# Dripping from AC on ceiling problem



## Desertrose70 (Mar 3, 2012)

I am living in a old apartment in the Greens. Now I noticed that wet spots are forming on the false ceiling above kitchen and hall. I had a look above the false ceiling and can see that the insulated chilled water pipes and also the A/C duct are dripping (sweating). Anyone has encountered the same problem? And what to do about it?


----------



## Windsweptdragon (Aug 12, 2012)

Do you have your AC on? If I don't run mine the ducts drip. This previously caused quite a large puddle in bathroom, if it wasn't for a decent sense of balance I'd have been worse than Bambi on ice. :heh:


----------



## BedouGirl (Sep 15, 2011)

You may find your drip trays need to be emptied.


----------



## Desertrose70 (Mar 3, 2012)

AC is on, but fancontrol on 'auto'. So the fans are only running when cooling required. If I set the fancontrol on 'low' (contineous running) than the roomtemperature is getting far below setpoint as probably the chilled water control is not regulating properly (not closing properly).


----------



## nikkisizer (Aug 20, 2011)

Desertrose70 said:


> I am living in a old apartment in the Greens. Now I noticed that wet spots are forming on the false ceiling above kitchen and hall. I had a look above the false ceiling and can see that the insulated chilled water pipes and also the A/C duct are dripping (sweating). Anyone has encountered the same problem? And what to do about it?


Hello Desertrose70,

I live in an old villa, very nice but old and I have this problem at least once a year. 

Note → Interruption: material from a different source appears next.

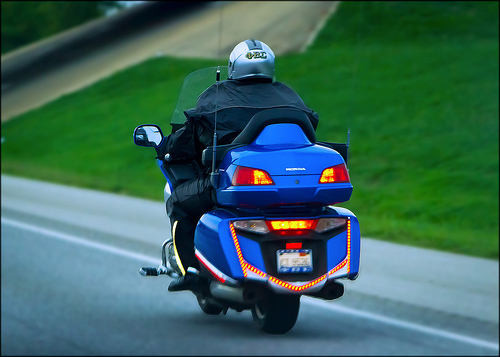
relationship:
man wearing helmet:
[151, 31, 327, 291] [226, 36, 276, 79]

It has either been down to a blockage of some sort, the maintenance guys turn up for 5-10 mins do something and everything is ok for another year or it needs a service.


----------



## imac (Oct 14, 2012)

Dripping condensation should be looked at right away, its usually a quick fix, and as nikkisizer points out is usually a blockage on the condensate drain...


----------



## indoMLA (Feb 6, 2011)

imac said:


> Dripping condensation should be looked at right away, its usually a quick fix, and as nikkisizer points out is usually a *blockage on the condensate drain...*


This.


----------



## wandabug (Apr 22, 2010)

Ask facilities management in the building to get it serviced - should only cost about dhs.200 for an apartment.


----------



## crt454 (Sep 3, 2012)

you better get it fixed ASAP as it could create mold which bad for your health.


----------